== GIVEN INFORMATION ==

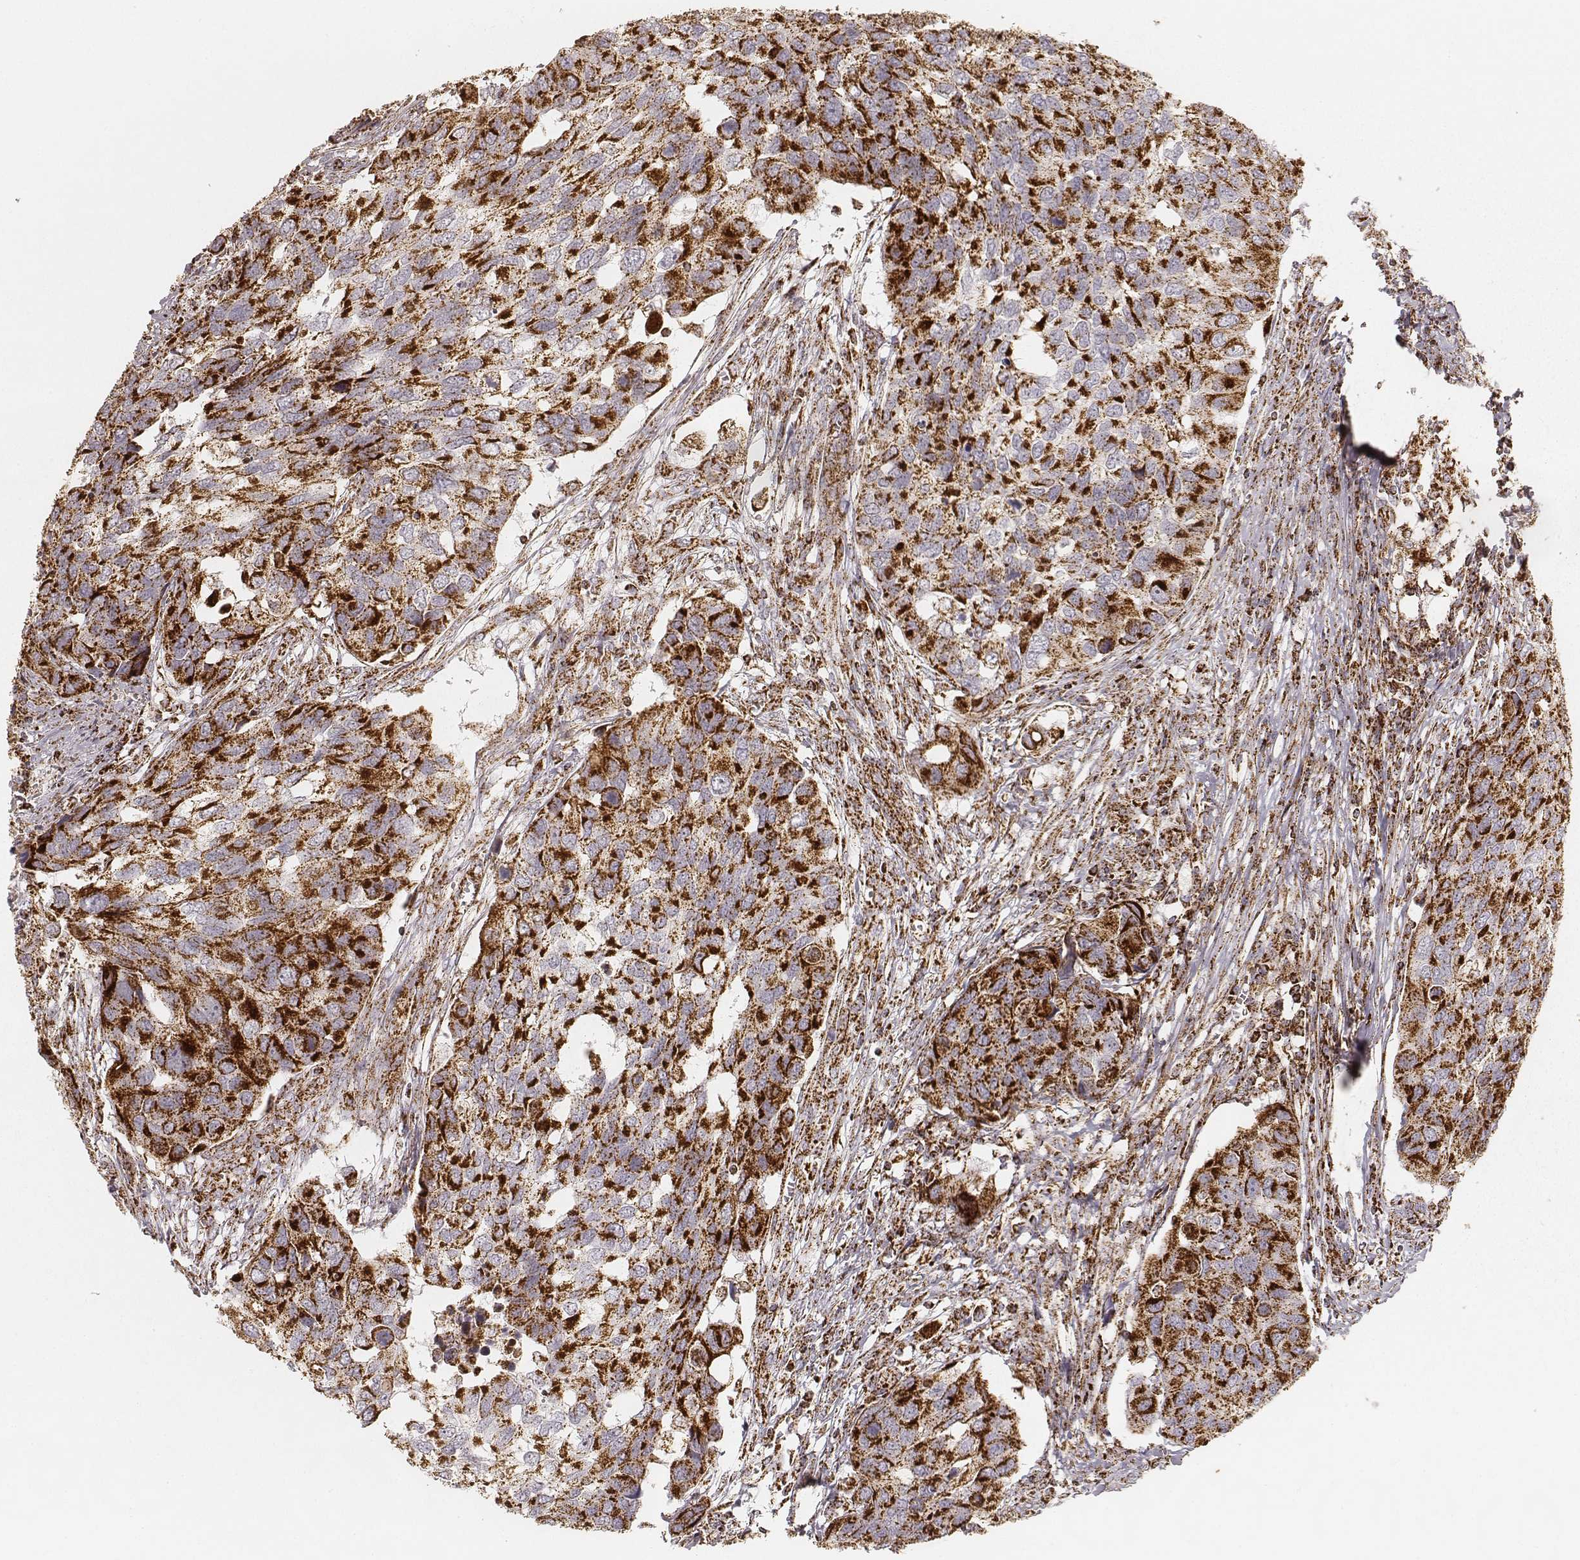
{"staining": {"intensity": "strong", "quantity": ">75%", "location": "cytoplasmic/membranous"}, "tissue": "urothelial cancer", "cell_type": "Tumor cells", "image_type": "cancer", "snomed": [{"axis": "morphology", "description": "Urothelial carcinoma, High grade"}, {"axis": "topography", "description": "Urinary bladder"}], "caption": "Urothelial carcinoma (high-grade) was stained to show a protein in brown. There is high levels of strong cytoplasmic/membranous expression in approximately >75% of tumor cells.", "gene": "CS", "patient": {"sex": "male", "age": 60}}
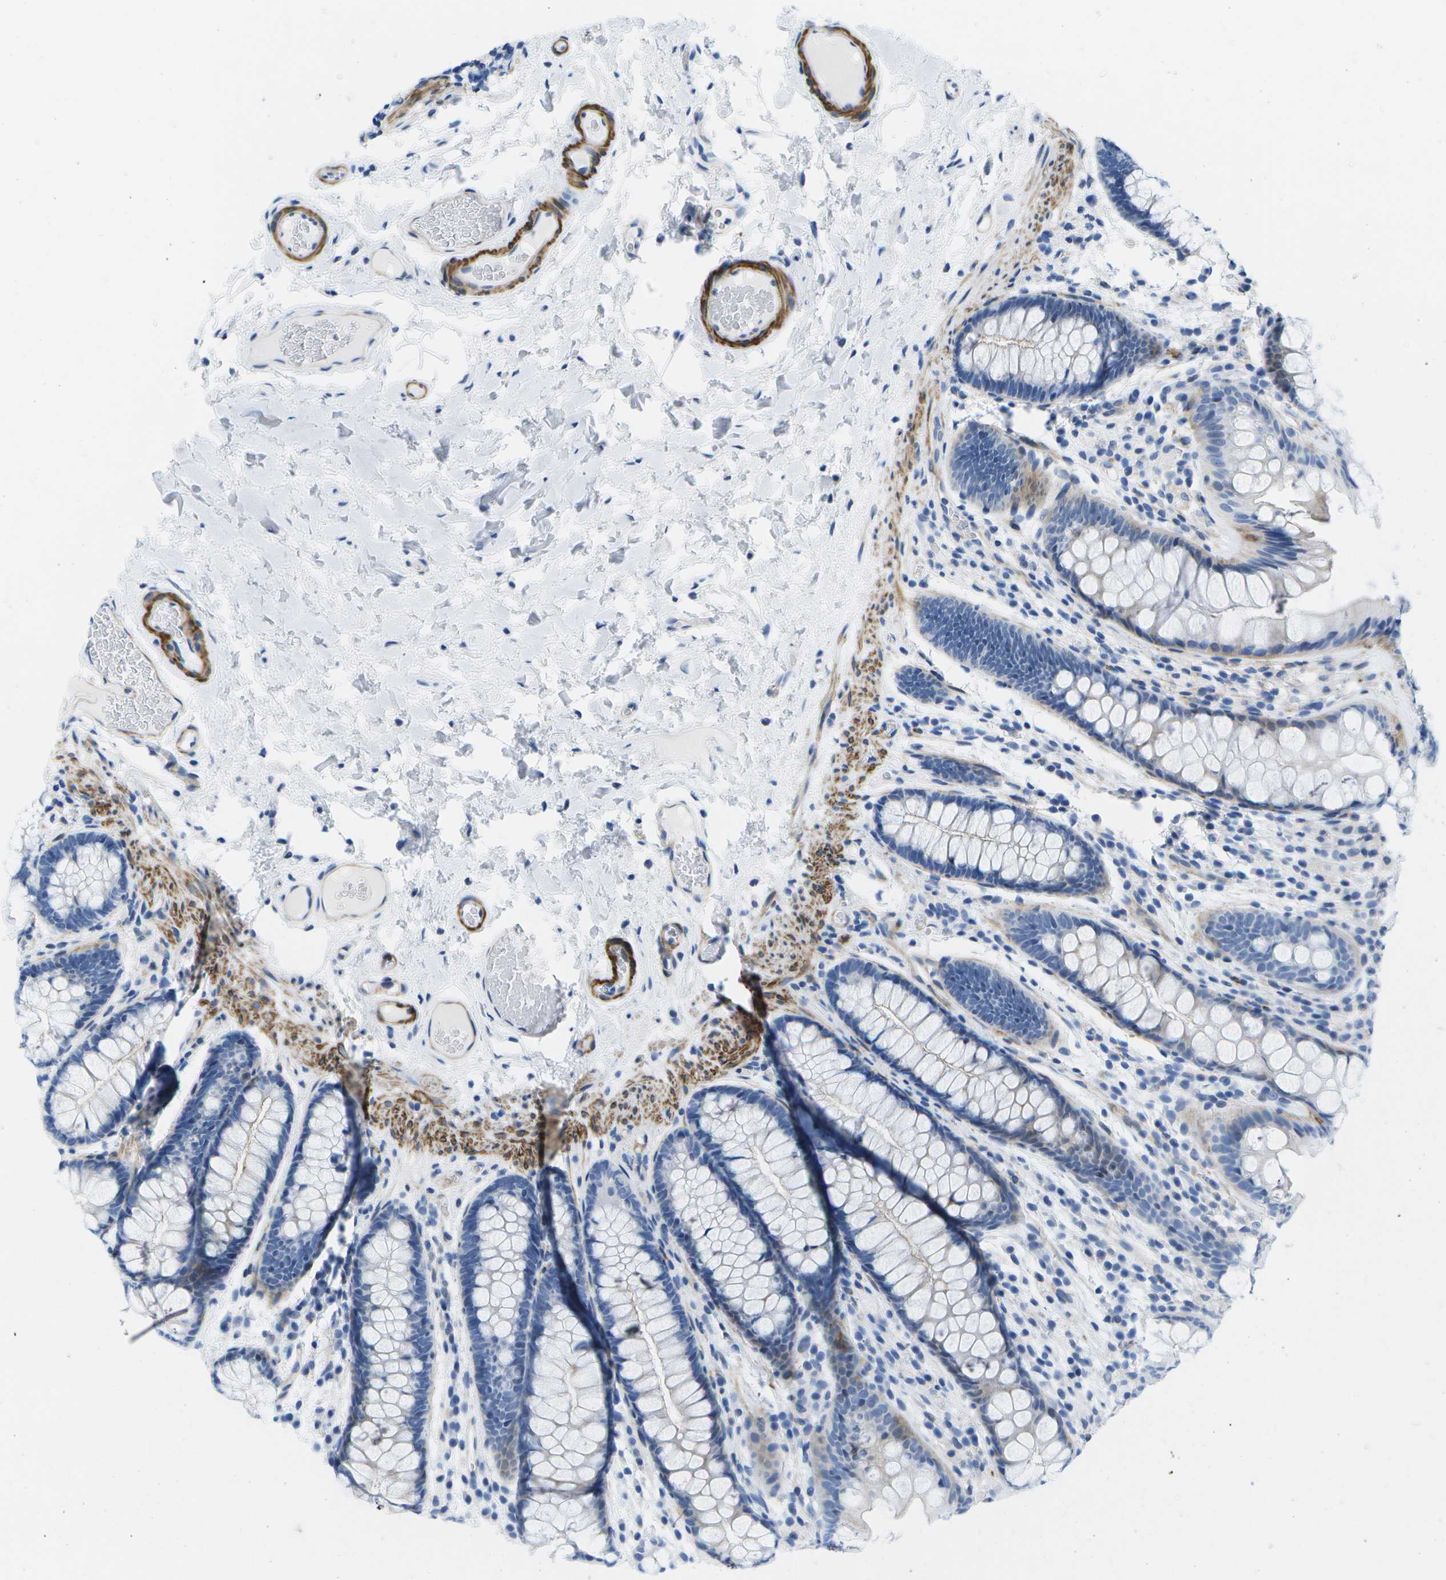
{"staining": {"intensity": "moderate", "quantity": ">75%", "location": "cytoplasmic/membranous"}, "tissue": "colon", "cell_type": "Endothelial cells", "image_type": "normal", "snomed": [{"axis": "morphology", "description": "Normal tissue, NOS"}, {"axis": "topography", "description": "Colon"}], "caption": "About >75% of endothelial cells in unremarkable colon show moderate cytoplasmic/membranous protein staining as visualized by brown immunohistochemical staining.", "gene": "ADGRG6", "patient": {"sex": "female", "age": 56}}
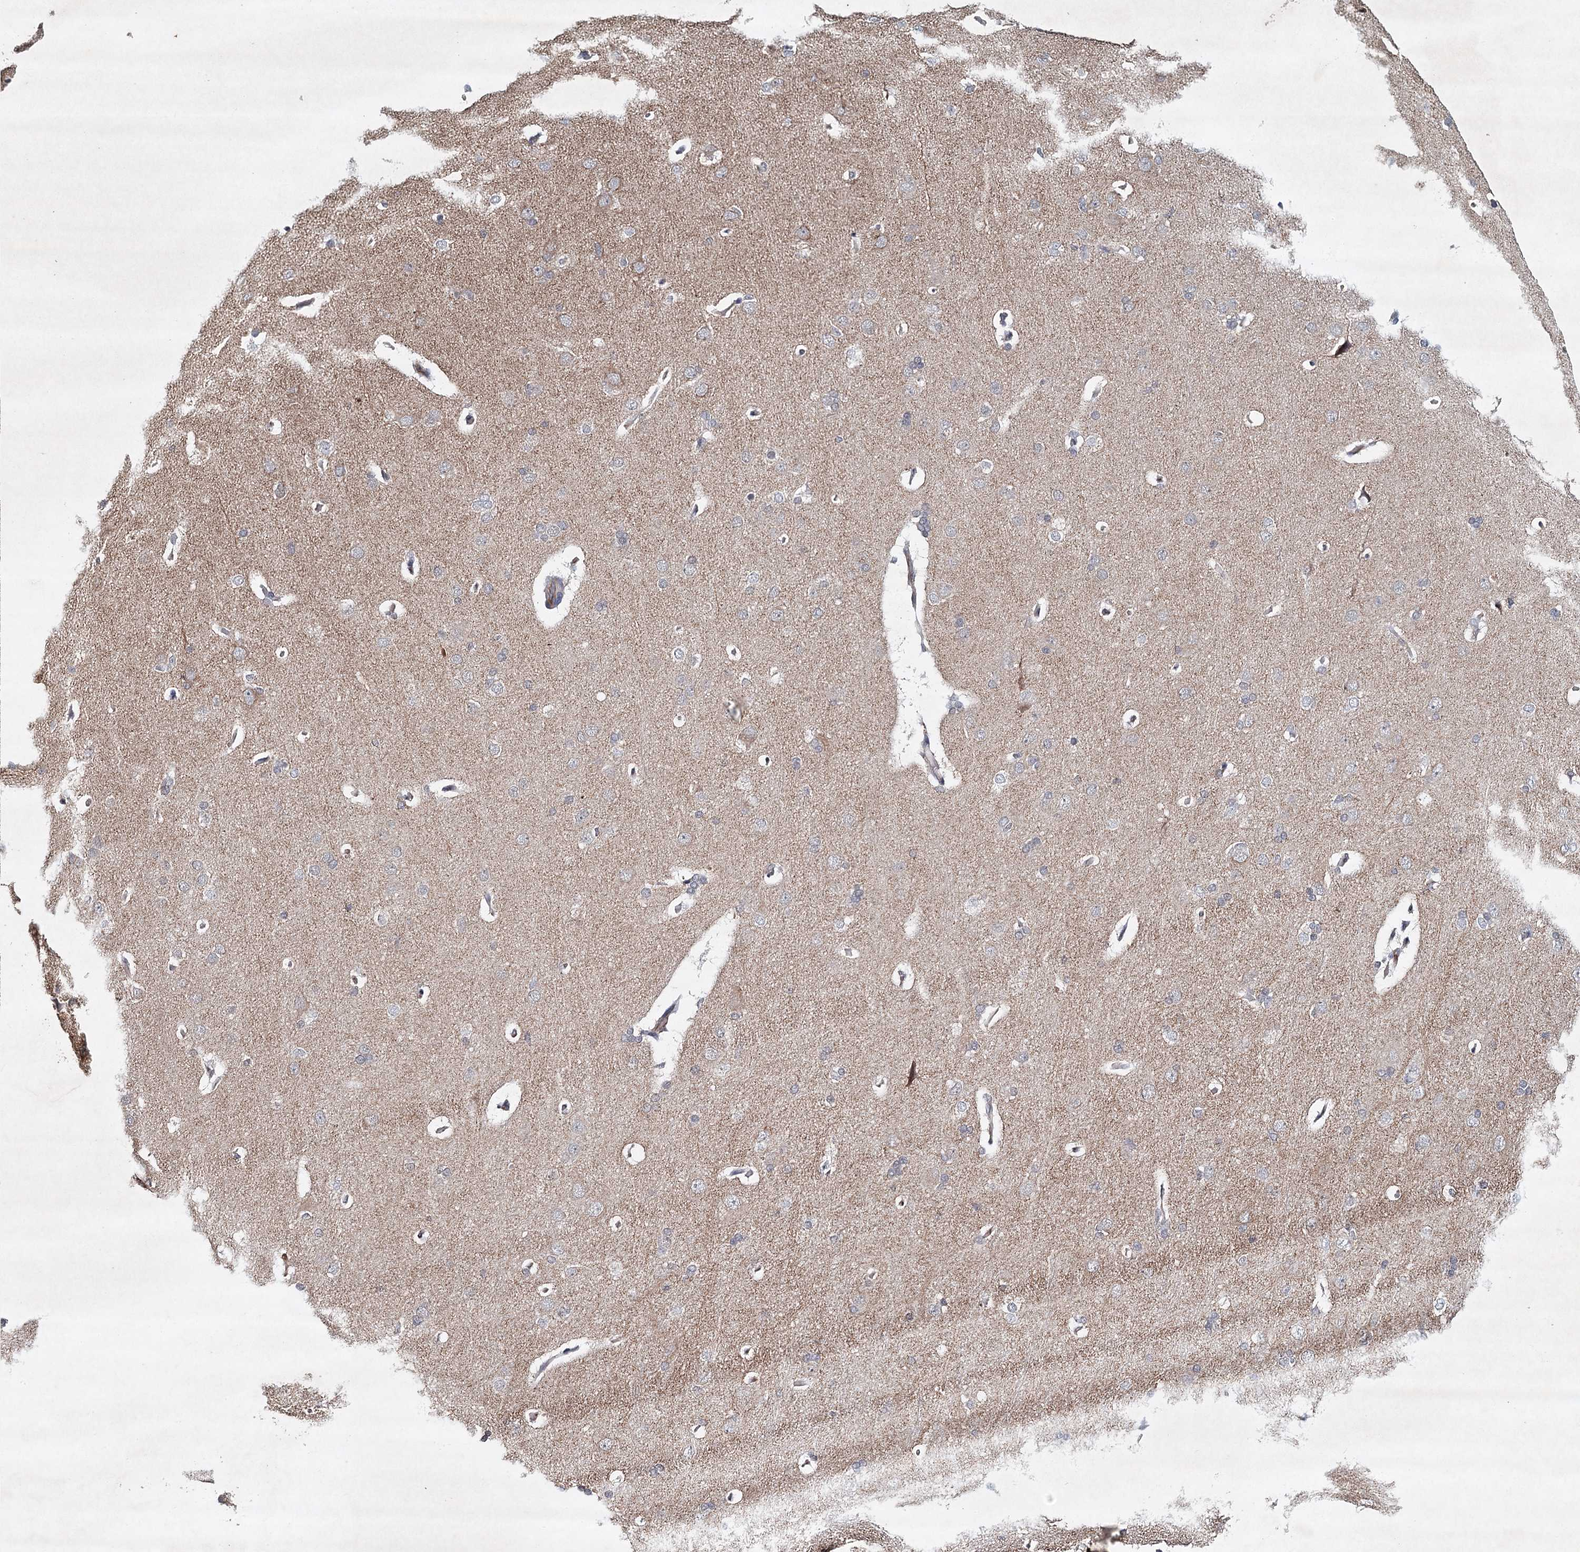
{"staining": {"intensity": "weak", "quantity": "<25%", "location": "cytoplasmic/membranous"}, "tissue": "cerebral cortex", "cell_type": "Endothelial cells", "image_type": "normal", "snomed": [{"axis": "morphology", "description": "Normal tissue, NOS"}, {"axis": "topography", "description": "Cerebral cortex"}], "caption": "Photomicrograph shows no protein expression in endothelial cells of benign cerebral cortex. (Stains: DAB (3,3'-diaminobenzidine) IHC with hematoxylin counter stain, Microscopy: brightfield microscopy at high magnification).", "gene": "SYNPO", "patient": {"sex": "male", "age": 62}}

===

- [YOUR INSTRUCTIONS]
Everything from the top line of the data down to and including the line with "of endothelial cells" is to be copied, except the pictures.

- [YOUR SOLUTION]
{"staining": {"intensity": "strong", "quantity": ">75%", "location": "cytoplasmic/membranous"}, "tissue": "urothelial cancer", "cell_type": "Tumor cells", "image_type": "cancer", "snomed": [{"axis": "morphology", "description": "Urothelial carcinoma, High grade"}, {"axis": "topography", "description": "Urinary bladder"}], "caption": "Urothelial carcinoma (high-grade) was stained to show a protein in brown. There is high levels of strong cytoplasmic/membranous expression in approximately >75% of tumor cells.", "gene": "CS", "patient": {"sex": "male", "age": 60}}
{"staining": {"intensity": "moderate", "quantity": ">75%", "location": "cytoplasmic/membranous"}, "tissue": "colon", "cell_type": "Endothelial cells", "image_type": "normal", "snomed": [{"axis": "morphology", "description": "Normal tissue, NOS"}, {"axis": "topography", "description": "Colon"}], "caption": "About >75% of endothelial cells in unremarkable colon show moderate cytoplasmic/membranous protein staining as visualized by brown immunohistochemical staining.", "gene": "ADGRG6", "patient": {"sex": "female", "age": 56}}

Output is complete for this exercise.